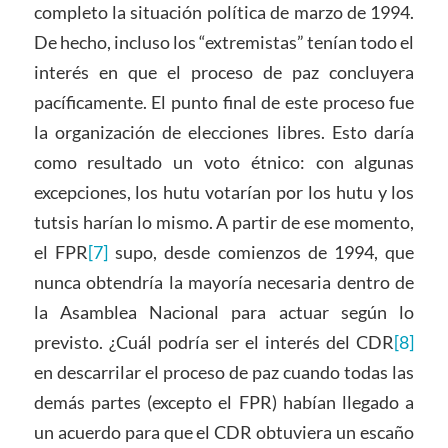
completo la situación política de marzo de 1994.
De hecho, incluso los “extremistas” tenían todo el
interés en que el proceso de paz concluyera
pacíficamente. El punto final de este proceso fue
la organización de elecciones libres. Esto daría
como resultado un voto étnico: con algunas
excepciones, los hutu votarían por los hutu y los
tutsis harían lo mismo. A partir de ese momento,
el FPR
[7]
supo, desde comienzos de 1994, que
nunca obtendría la mayoría necesaria dentro de
la Asamblea Nacional para actuar según lo
previsto. ¿Cuál podría ser el interés del CDR
[8]
en descarrilar el proceso de paz cuando todas las
demás partes (excepto el FPR) habían llegado a
un acuerdo para que el CDR obtuviera un escaño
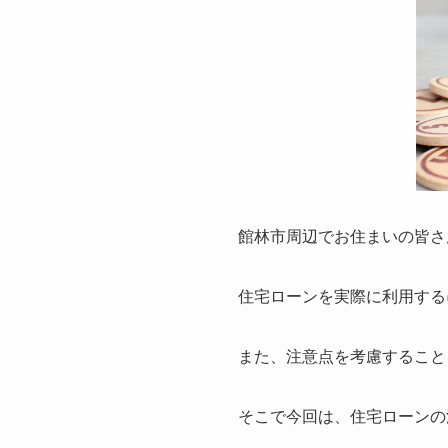
館林市周辺でお住まいの皆さ
住宅ローンを実際に利用する
また、注意点を考慮すること
そこで今回は、住宅ローンの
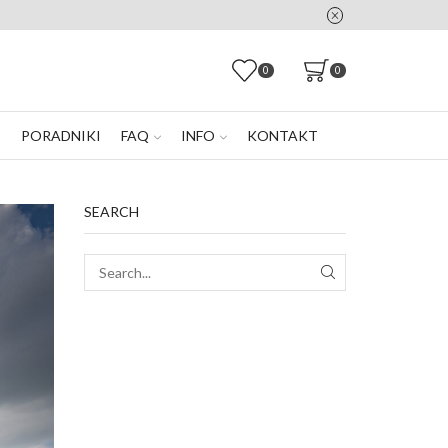
0
0
E
PORADNIKI
FAQ
INFO
KONTAKT
SEARCH
SEARCH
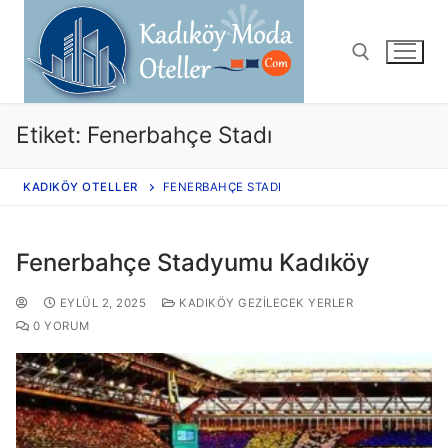
Etiket:
Fenerbahçe Stadı
KADIKÖY OTELLER
FENERBAHÇE STADI
Fenerbahçe Stadyumu Kadıköy
EYLÜL 2, 2025
KADIKÖY GEZILECEK YERLER
0 YORUM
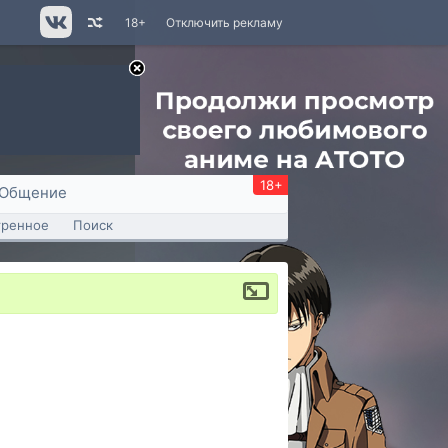
18+
Отключить рекламу
18+
Общение
тренное
Поиск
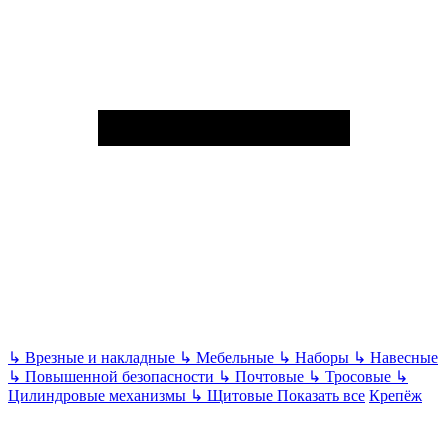
↳
Врезные и накладные
↳
Мебельные
↳
Наборы
↳
Навесные
↳
Повышенной безопасности
↳
Почтовые
↳
Тросовые
↳
Цилиндровые механизмы
↳
Щитовые
Показать все
Крепёж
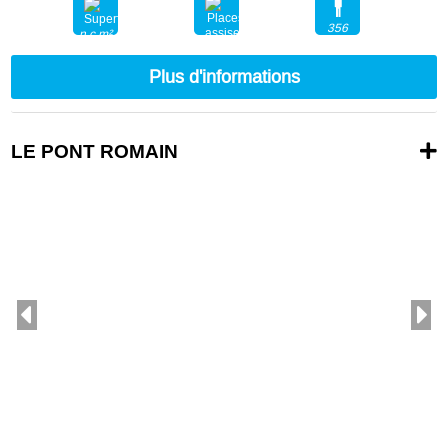
356
n.c.m²
200
Plus d'informations
LE PONT ROMAIN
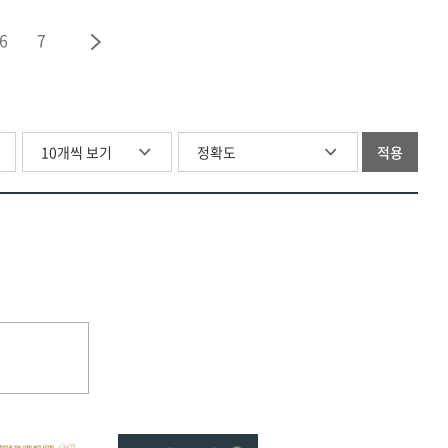
칼
융이
6
7
서로
만나
결별하기까지
남긴
기록
글
적용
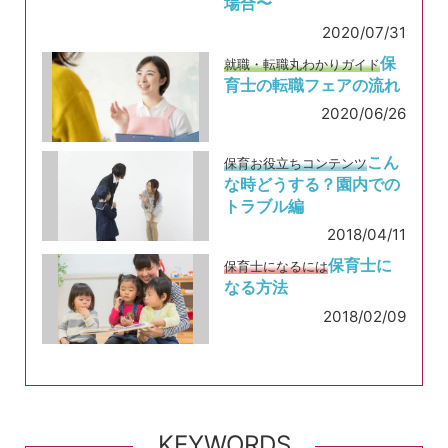
場合〜
2020/07/31
保
就職・転職丸わかりガイド
育士の転職フェアの流れ
2020/06/26
こん
保育お役立ちコンテンツ
な時どうする？園内での
トラブル編
2018/04/11
保育士に
保育士になるには
なる方法
2018/02/09
KEYWORDS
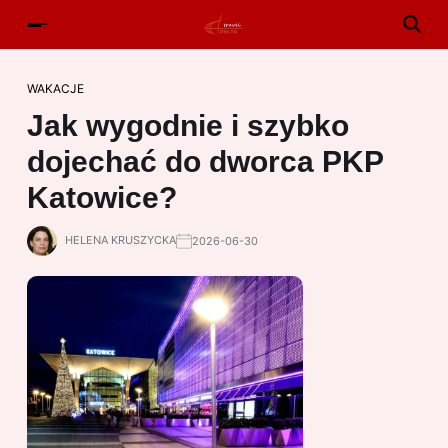
WAKACJE
Jak wygodnie i szybko
dojechać do dworca PKP
Katowice?
HELENA KRUSZYCKA
2026-06-30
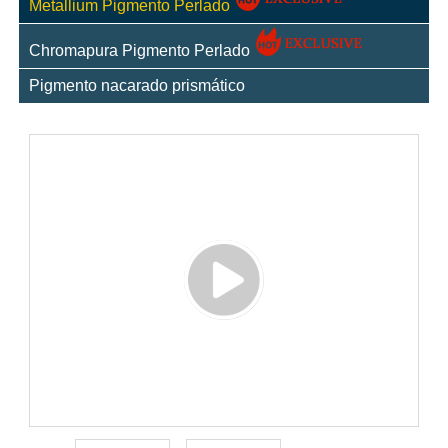
Metallium Pigmento Perlado
Chromapura Pigmento Perlado
Pigmento nacarado prismático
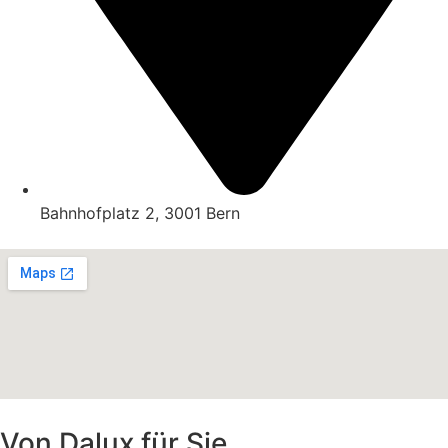
Bahnhofplatz 2, 3001 Bern
Von Dalux für Sie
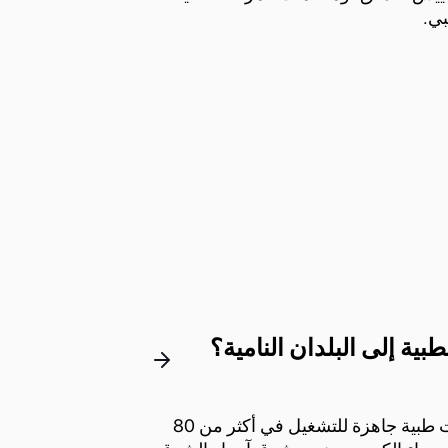
بي.
نعم. Ultra Controlo أنجزت Ultra Controlo مشاريع غازات طبية جاهزة للتشغيل في أكثر من 80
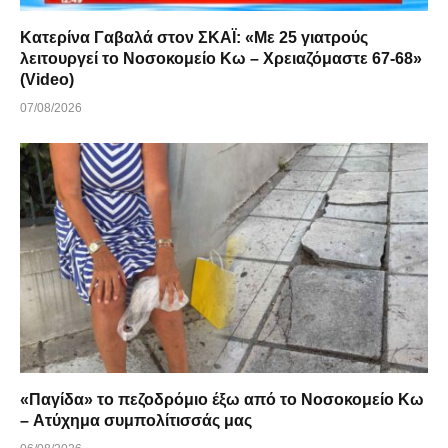
Κατερίνα Γαβαλά στον ΣΚΑΪ: «Με 25 γιατρούς
λειτουργεί το Νοσοκομείο Κω – Χρειαζόμαστε 67-68»
(Video)
07/08/2026
«Παγίδα» το πεζοδρόμιο έξω από το Νοσοκομείο Κω
– Ατύχημα συμπολίτισσάς μας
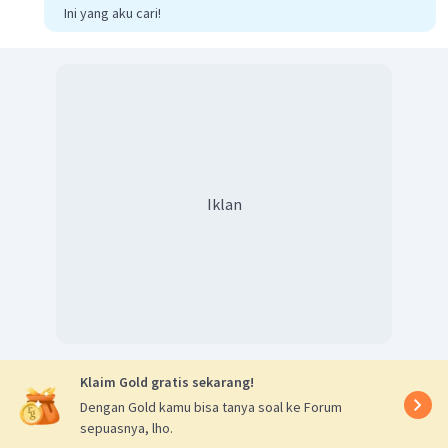
Ini yang aku cari!
Iklan
Klaim Gold gratis sekarang!
Dengan Gold kamu bisa tanya soal ke Forum
sepuasnya, lho.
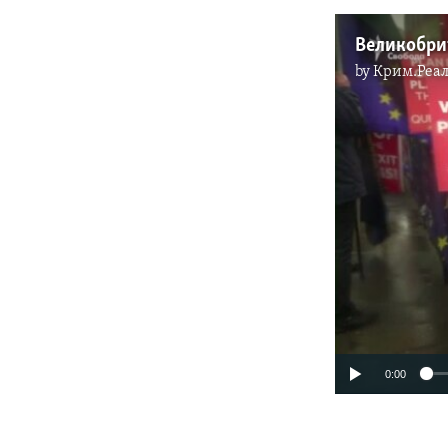
by
Крим.Реал
0:00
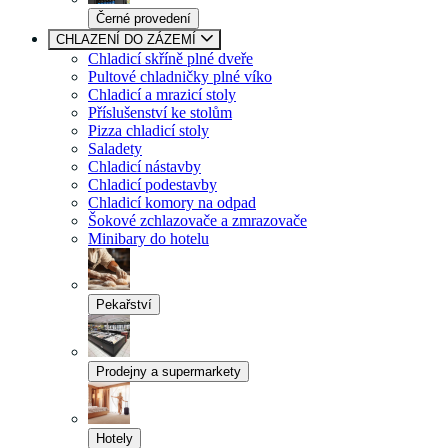
Černé provedení
CHLAZENÍ DO ZÁZEMÍ
Chladicí skříně plné dveře
Pultové chladničky plné víko
Chladicí a mrazicí stoly
Příslušenství ke stolům
Pizza chladicí stoly
Saladety
Chladicí nástavby
Chladicí podestavby
Chladicí komory na odpad
Šokové zchlazovače a zmrazovače
Minibary do hotelu
Pekařství
Prodejny a supermarkety
Hotely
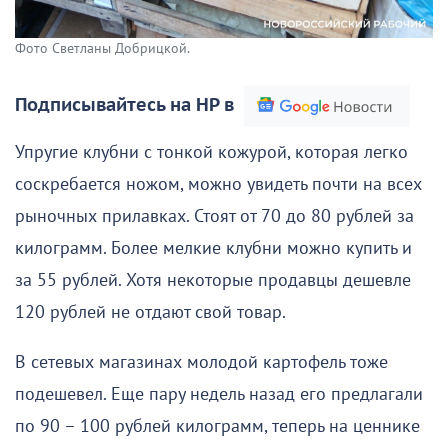
Фото Светланы Добрицкой.
Подписывайтесь на НР в
Упругие клубни с тонкой кожурой, которая легко
соскребается ножом, можно увидеть почти на всех
рыночных прилавках. Стоят от 70 до 80 рублей за
килограмм. Более мелкие клубни можно купить и
за 55 рублей. Хотя некоторые продавцы дешевле
120 рублей не отдают свой товар.
В сетевых магазинах молодой картофель тоже
подешевел. Еще пару недель назад его предлагали
по 90 – 100 рублей килограмм, теперь на ценнике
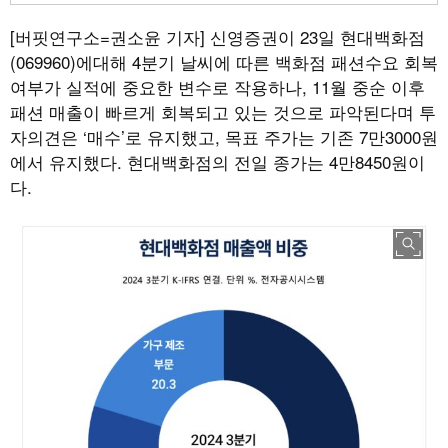
[버핏연구소=권소윤 기자]
신영증권이 23일 현대백화점
(069960)에대해 4분기 날씨에 따른 백화점 패션수요 회복
여부가 실적에 중요한 변수로 작용하나, 11월 중순 이후
패션 매출이 빠르게 회복되고 있는 것으로 파악된다며 투
자의견은 ‘매수’로 유지했고, 목표 주가는 기존 7만3000원
에서 유지했다. 현대백화점의 전일 종가는 4만8450원이
다.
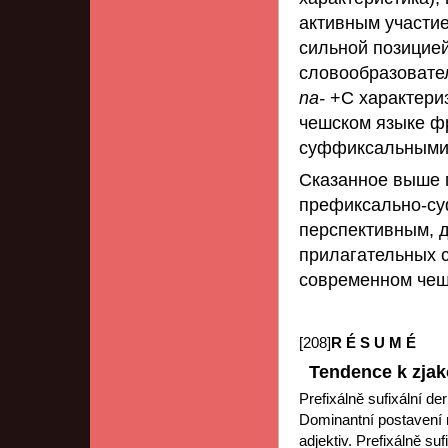
активным участие
сильной позицией
словообразовате
na-
+С характери
чешском языке ф
суффиксальными 
Сказанное выше 
префиксально-су
перспективным,
прилагательных с
современном чеш
[208]
R É S U M É
Tendence k zjako
Prefixálně sufixální d
Dominantní postavení 
adjektiv. Prefixálně su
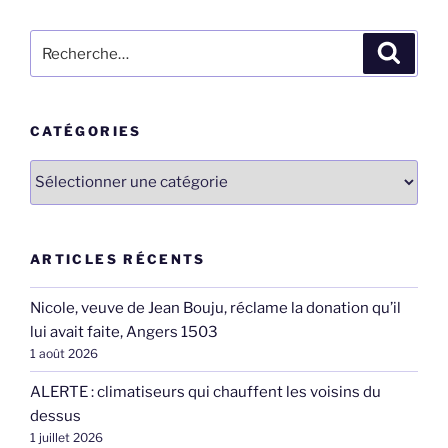
Recherche
Recher
pour
:
CATÉGORIES
Catégories
ARTICLES RÉCENTS
Nicole, veuve de Jean Bouju, réclame la donation qu’il
lui avait faite, Angers 1503
1 août 2026
ALERTE : climatiseurs qui chauffent les voisins du
dessus
1 juillet 2026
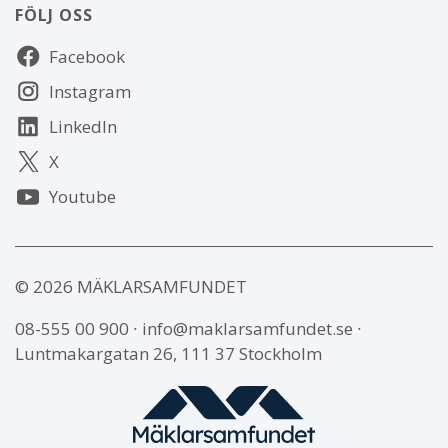
FÖLJ OSS
Följ
Facebook
oss
Instagram
LinkedIn
X
Youtube
© 2026 MÄKLARSAMFUNDET
08-555 00 900
∙
info@maklarsamfundet.se
∙
Luntmakargatan 26, 111 37 Stockholm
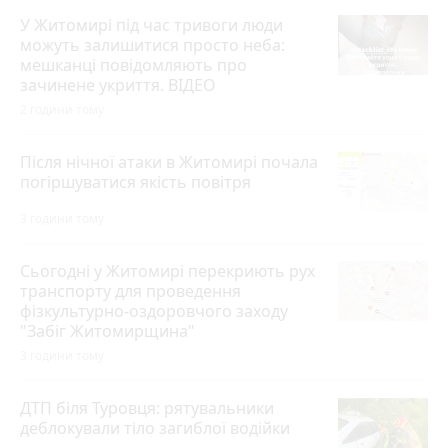
У Житомирі під час тривоги люди
можуть залишитися просто неба:
мешканці повідомляють про
зачинене укриття. ВІДЕО
2 години тому
Після нічної атаки в Житомирі почала
погіршуватися якість повітря
3 години тому
Сьогодні у Житомирі перекриють рух
транспорту для проведення
фізкультурно-оздоровчого заходу
"Забіг Житомирщина"
3 години тому
ДТП біля Туровця: рятувальники
деблокували тіло загиблої водійки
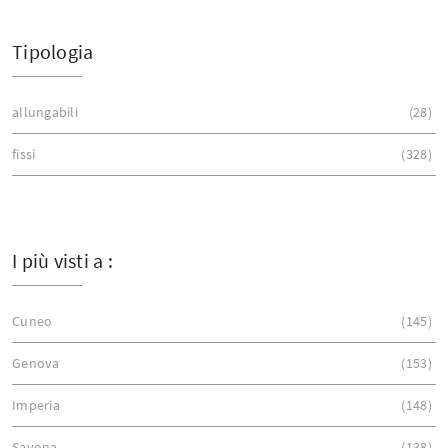
Tipologia
allungabili
28
fissi
328
I più visti a :
Cuneo
145
Genova
153
Imperia
148
Savona
138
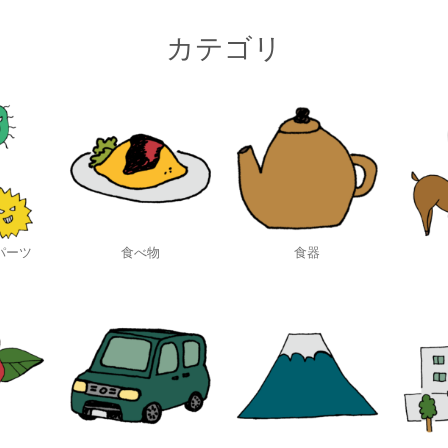
カテゴリ
パーツ
食べ物
食器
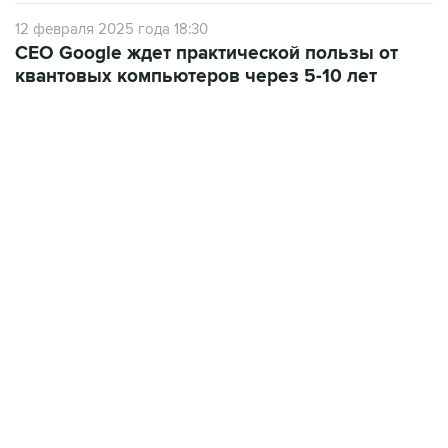
12 февраля 2025 года 18:30
CEO Google ждет практической пользы от
квантовых компьютеров через 5-10 лет
02:59, 9 августа 2026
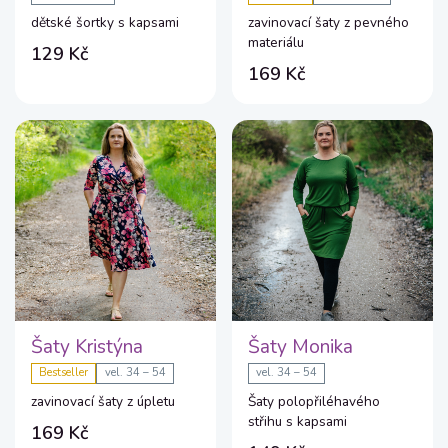
dětské šortky s kapsami
zavinovací šaty z pevného
materiálu
129 Kč
169 Kč
Šaty Kristýna
Šaty Monika
Bestseller
vel. 34 – 54
vel. 34 – 54
zavinovací šaty z úpletu
Šaty polopřiléhavého
střihu s kapsami
169 Kč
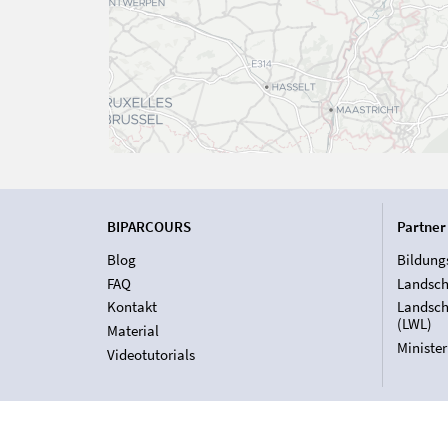
BIPARCOURS
Partner
Blog
Bildung
FAQ
Landsch
Kontakt
Landsch
(LWL)
Material
Ministe
Videotutorials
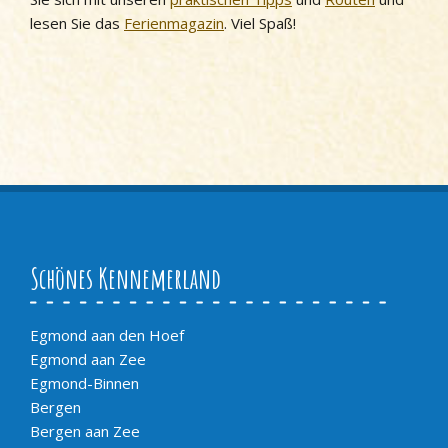
lesen Sie das
Ferienmagazin
. Viel Spaß!
Schönes Kennemerland
Egmond aan den Hoef
Egmond aan Zee
Egmond-Binnen
Bergen
Bergen aan Zee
○ ○ ○
Respond with only the number of lines in the records that include the word "Gold".

● SOLVED EXERCISE: 2